**Exercise**:
Write out, word for word, the stretch of the data from its first line through the line containing "впитывать влагу). Кроме", including both of those lines.

Text extracted from each page
----
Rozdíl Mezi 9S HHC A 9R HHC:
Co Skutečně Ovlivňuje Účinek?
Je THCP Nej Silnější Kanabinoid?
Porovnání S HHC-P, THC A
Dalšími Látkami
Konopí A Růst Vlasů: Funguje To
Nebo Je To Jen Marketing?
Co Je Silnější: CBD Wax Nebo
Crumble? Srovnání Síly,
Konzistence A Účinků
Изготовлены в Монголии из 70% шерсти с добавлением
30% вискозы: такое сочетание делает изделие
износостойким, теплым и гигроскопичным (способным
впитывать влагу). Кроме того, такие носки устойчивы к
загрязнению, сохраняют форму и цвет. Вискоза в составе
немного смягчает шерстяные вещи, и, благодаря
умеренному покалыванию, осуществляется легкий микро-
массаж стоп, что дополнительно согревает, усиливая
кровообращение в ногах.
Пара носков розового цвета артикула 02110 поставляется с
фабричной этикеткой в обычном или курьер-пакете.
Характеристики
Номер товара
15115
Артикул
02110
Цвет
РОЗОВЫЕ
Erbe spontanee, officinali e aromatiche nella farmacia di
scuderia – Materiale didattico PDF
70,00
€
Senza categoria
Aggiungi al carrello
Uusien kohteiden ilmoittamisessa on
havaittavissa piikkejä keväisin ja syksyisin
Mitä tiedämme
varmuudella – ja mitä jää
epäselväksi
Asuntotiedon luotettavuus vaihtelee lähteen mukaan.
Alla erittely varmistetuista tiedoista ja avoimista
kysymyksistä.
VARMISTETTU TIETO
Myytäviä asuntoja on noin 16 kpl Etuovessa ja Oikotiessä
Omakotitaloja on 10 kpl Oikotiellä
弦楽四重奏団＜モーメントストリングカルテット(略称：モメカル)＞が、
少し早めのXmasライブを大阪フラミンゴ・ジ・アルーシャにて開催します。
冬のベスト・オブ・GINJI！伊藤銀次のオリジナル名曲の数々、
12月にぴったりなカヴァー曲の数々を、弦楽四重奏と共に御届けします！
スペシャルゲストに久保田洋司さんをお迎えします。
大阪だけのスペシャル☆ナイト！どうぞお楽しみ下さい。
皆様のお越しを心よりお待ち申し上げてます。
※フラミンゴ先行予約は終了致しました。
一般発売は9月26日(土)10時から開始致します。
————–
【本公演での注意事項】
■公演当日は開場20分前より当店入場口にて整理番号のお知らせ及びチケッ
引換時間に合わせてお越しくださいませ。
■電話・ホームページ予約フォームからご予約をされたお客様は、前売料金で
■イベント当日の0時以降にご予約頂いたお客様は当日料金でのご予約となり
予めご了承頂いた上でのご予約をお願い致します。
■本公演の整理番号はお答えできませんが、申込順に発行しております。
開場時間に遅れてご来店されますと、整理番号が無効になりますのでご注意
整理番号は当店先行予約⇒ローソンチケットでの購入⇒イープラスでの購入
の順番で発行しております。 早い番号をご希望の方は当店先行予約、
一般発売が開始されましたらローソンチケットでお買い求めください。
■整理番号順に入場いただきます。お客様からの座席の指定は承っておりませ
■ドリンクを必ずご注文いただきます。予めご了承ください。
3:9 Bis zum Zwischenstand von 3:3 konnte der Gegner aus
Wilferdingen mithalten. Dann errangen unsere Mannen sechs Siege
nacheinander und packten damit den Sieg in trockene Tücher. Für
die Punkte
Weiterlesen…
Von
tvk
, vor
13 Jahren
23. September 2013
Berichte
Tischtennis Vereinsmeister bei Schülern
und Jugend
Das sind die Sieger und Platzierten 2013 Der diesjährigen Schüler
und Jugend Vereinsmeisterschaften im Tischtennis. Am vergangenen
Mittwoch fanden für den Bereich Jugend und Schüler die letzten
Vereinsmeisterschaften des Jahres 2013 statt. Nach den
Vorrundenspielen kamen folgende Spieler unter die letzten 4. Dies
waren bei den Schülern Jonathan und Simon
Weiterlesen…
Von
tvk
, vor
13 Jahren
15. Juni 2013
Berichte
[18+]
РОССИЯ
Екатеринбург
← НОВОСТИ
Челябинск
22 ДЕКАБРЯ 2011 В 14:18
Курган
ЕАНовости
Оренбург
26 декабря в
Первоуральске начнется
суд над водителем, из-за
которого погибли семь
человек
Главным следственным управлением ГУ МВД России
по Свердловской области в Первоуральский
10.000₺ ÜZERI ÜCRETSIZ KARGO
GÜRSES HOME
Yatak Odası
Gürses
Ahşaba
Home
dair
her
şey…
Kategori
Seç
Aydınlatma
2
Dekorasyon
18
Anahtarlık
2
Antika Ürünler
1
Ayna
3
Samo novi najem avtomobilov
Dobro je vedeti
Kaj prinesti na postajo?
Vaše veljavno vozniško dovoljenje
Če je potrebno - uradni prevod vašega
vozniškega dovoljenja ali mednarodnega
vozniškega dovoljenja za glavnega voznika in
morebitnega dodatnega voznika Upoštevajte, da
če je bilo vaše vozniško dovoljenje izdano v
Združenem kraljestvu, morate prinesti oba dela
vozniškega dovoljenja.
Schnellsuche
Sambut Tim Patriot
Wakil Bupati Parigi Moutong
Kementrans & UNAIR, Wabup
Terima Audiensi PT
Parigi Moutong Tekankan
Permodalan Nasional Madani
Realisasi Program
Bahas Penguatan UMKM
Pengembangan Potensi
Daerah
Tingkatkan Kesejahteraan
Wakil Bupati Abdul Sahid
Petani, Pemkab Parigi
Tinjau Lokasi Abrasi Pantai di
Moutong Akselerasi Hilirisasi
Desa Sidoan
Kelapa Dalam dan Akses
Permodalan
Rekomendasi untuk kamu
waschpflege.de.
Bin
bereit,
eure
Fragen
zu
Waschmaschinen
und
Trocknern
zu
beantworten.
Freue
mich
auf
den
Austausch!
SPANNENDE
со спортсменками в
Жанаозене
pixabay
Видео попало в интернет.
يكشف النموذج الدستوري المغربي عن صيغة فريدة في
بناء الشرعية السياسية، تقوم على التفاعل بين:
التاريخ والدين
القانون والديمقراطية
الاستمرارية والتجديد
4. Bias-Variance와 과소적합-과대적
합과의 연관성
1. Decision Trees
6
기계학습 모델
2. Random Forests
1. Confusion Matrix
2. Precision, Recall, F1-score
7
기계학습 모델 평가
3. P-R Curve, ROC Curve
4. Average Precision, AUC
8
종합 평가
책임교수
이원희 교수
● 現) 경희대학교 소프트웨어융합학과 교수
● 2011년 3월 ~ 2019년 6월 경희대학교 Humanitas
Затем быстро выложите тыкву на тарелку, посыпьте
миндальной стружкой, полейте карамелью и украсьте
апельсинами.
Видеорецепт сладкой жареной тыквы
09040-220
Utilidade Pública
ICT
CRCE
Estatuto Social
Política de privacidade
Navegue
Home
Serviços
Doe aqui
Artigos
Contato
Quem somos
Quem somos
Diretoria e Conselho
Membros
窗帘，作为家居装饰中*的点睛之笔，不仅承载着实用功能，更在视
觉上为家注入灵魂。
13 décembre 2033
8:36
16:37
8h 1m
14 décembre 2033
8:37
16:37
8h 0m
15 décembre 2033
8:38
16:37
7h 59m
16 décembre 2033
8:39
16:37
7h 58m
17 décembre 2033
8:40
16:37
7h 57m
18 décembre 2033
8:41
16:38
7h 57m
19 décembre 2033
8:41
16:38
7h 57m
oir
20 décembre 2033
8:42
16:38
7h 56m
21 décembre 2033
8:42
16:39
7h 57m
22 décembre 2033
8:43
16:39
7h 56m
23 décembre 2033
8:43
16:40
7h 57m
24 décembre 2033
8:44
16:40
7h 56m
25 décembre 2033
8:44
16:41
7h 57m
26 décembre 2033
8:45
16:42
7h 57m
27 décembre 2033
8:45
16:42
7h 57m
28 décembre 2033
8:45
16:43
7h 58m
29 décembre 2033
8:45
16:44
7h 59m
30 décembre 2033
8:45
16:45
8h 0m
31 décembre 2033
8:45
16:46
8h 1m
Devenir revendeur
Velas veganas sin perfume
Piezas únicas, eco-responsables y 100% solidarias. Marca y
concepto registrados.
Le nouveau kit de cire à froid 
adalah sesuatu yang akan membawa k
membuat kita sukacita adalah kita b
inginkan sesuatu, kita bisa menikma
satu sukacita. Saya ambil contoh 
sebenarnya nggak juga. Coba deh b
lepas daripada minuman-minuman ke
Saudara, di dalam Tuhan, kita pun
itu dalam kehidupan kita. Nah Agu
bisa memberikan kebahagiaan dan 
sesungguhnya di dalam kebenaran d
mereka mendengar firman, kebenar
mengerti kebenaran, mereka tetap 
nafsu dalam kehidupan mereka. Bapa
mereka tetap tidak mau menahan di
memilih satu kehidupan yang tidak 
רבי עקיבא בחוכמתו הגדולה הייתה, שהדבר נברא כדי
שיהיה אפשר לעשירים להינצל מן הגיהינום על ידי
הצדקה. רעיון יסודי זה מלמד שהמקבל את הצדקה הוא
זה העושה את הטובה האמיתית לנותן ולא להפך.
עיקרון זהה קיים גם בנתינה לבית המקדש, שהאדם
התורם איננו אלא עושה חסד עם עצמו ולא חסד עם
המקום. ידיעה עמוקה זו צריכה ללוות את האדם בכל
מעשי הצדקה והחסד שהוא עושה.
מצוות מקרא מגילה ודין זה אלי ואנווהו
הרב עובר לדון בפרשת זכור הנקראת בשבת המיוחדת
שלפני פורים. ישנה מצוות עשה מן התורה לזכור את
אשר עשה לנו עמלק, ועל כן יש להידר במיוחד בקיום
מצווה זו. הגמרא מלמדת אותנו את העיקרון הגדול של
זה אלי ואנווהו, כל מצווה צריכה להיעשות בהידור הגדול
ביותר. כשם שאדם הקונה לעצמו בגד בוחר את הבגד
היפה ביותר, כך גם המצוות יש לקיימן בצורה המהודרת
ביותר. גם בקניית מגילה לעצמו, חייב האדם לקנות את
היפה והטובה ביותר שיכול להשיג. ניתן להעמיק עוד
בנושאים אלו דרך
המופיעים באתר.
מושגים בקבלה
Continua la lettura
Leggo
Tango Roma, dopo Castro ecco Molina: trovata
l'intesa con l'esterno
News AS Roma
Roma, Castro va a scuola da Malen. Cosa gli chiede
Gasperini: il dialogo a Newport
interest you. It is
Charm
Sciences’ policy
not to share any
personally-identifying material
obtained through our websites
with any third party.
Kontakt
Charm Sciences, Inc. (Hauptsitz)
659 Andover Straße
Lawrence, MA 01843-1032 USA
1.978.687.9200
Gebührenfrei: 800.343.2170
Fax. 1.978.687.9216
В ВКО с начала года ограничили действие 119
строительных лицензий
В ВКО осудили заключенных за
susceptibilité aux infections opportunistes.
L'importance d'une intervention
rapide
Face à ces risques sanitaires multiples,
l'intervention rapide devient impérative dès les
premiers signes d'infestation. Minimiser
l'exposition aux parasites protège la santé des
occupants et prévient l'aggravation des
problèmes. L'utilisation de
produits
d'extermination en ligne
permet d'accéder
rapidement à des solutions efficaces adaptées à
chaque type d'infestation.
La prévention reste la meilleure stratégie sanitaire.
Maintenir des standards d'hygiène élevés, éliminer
----
**Finished task**:
Rozdíl Mezi 9S HHC A 9R HHC:
Co Skutečně Ovlivňuje Účinek?
Je THCP Nej Silnější Kanabinoid?
Porovnání S HHC-P, THC A
Dalšími Látkami
Konopí A Růst Vlasů: Funguje To
Nebo Je To Jen Marketing?
Co Je Silnější: CBD Wax Nebo
Crumble? Srovnání Síly,
Konzistence A Účinků
Изготовлены в Монголии из 70% шерсти с добавлением
30% вискозы: такое сочетание делает изделие
износостойким, теплым и гигроскопичным (способным
впитывать влагу). Кроме того, такие носки устойчивы к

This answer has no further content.